Entropy optimized flow of Darcy-Forchheimer viscous fluid with cubic autocatalysis chemical reactions

Abstract

The dynamic of entropy generation phenomenon is important in industrial and engineering process and thermal polymer processing. In order to improve the thermal efficiency of industrial and systems, the main concern of scientists is to reduce the entropy generation. The optimized frame for the Darcy-Forchheimer flow accounted by curved surface has been worked out this continuation. The applications of the chemically reactive material are focused via heterogeneous and homogeneous chemical utilizations. The thermal and velocity slip constraints are imposed for investigating the flow phenomenon. Additionally, the determination of heating phenomenon is investigated by incorporating the heat source features. The importance of entropy generation and Bejan number is also signified. Nonlinear partial systems are reduced to dimensionless differential system through suitable variables. The problem consists of highly nonlinear equations are numerically worked out with appliances of ND-solve procedure. Influence of fluid flow, thermal field, entropy rate, concentration and Bejan number via influential variables are examined. A slower velocity change due to implementation of slip is noticed. The applications of Brinkman number offer resistance to fluid particles while an enhancement in the Bejan number is claimed. For an augmentation in curvature variable, the concentration and velocity show reverse effect. There is an increase in temperature distribution against heat generation parameter. Velocity field is reduced against higher porosity and slip parameters. Temperature has revers trends against radiation and thermal slip parameters. Larger Schmidt number decreases concentration distribution. Entropy rate is augmented versus larger radiation parameters. An augmentation in Brinkman number leads to improve the velocity filed whereas it reduces the Bejan number. Brinkman number influence on Bejan number is similar to that of homogenous reaction parameter on concentration.

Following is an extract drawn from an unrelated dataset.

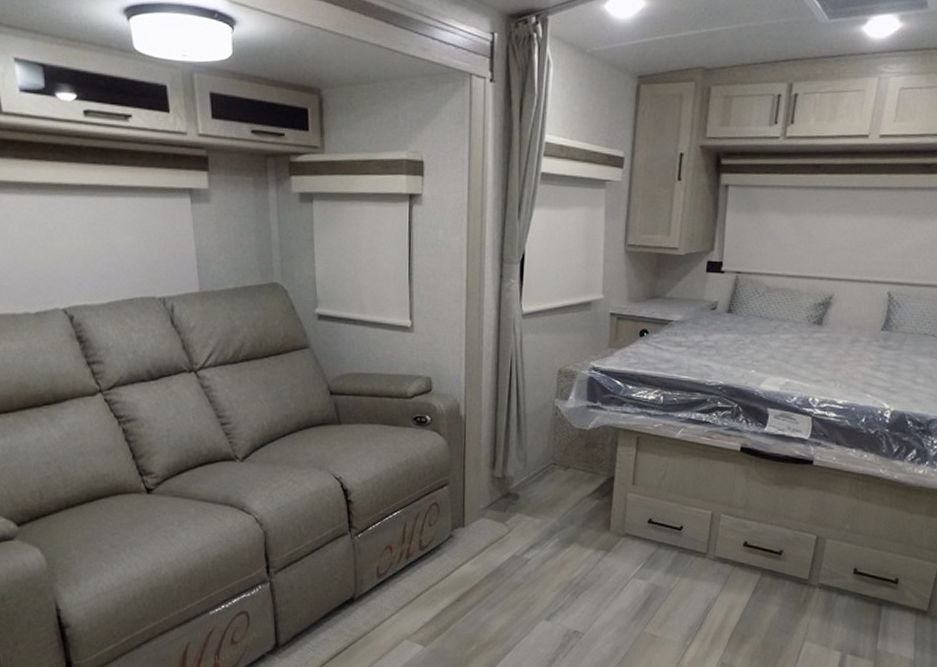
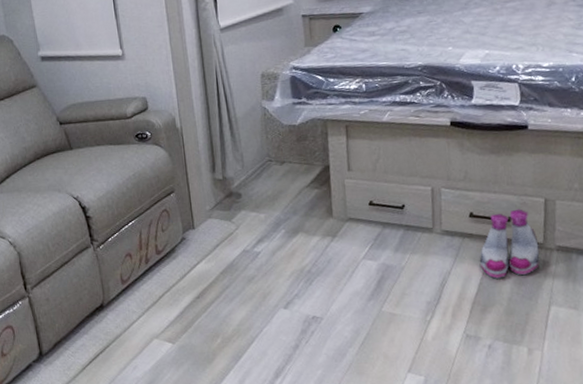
boots: none [745,543,804,610] -> present [479,209,540,279]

The comparative simulations against the reported results are performed. • Entropy optimized Darcy-Forchheimer flow over a curved stretchable surface. • Energy expression is modeled by the implementation of thermodynamics first law. • Entropy generation is modeled through thermodynamic second law. • Thermal radiation, heat source/sink and dissipation is accounted. • Cubic autocatalysis chemical reactions are addressed.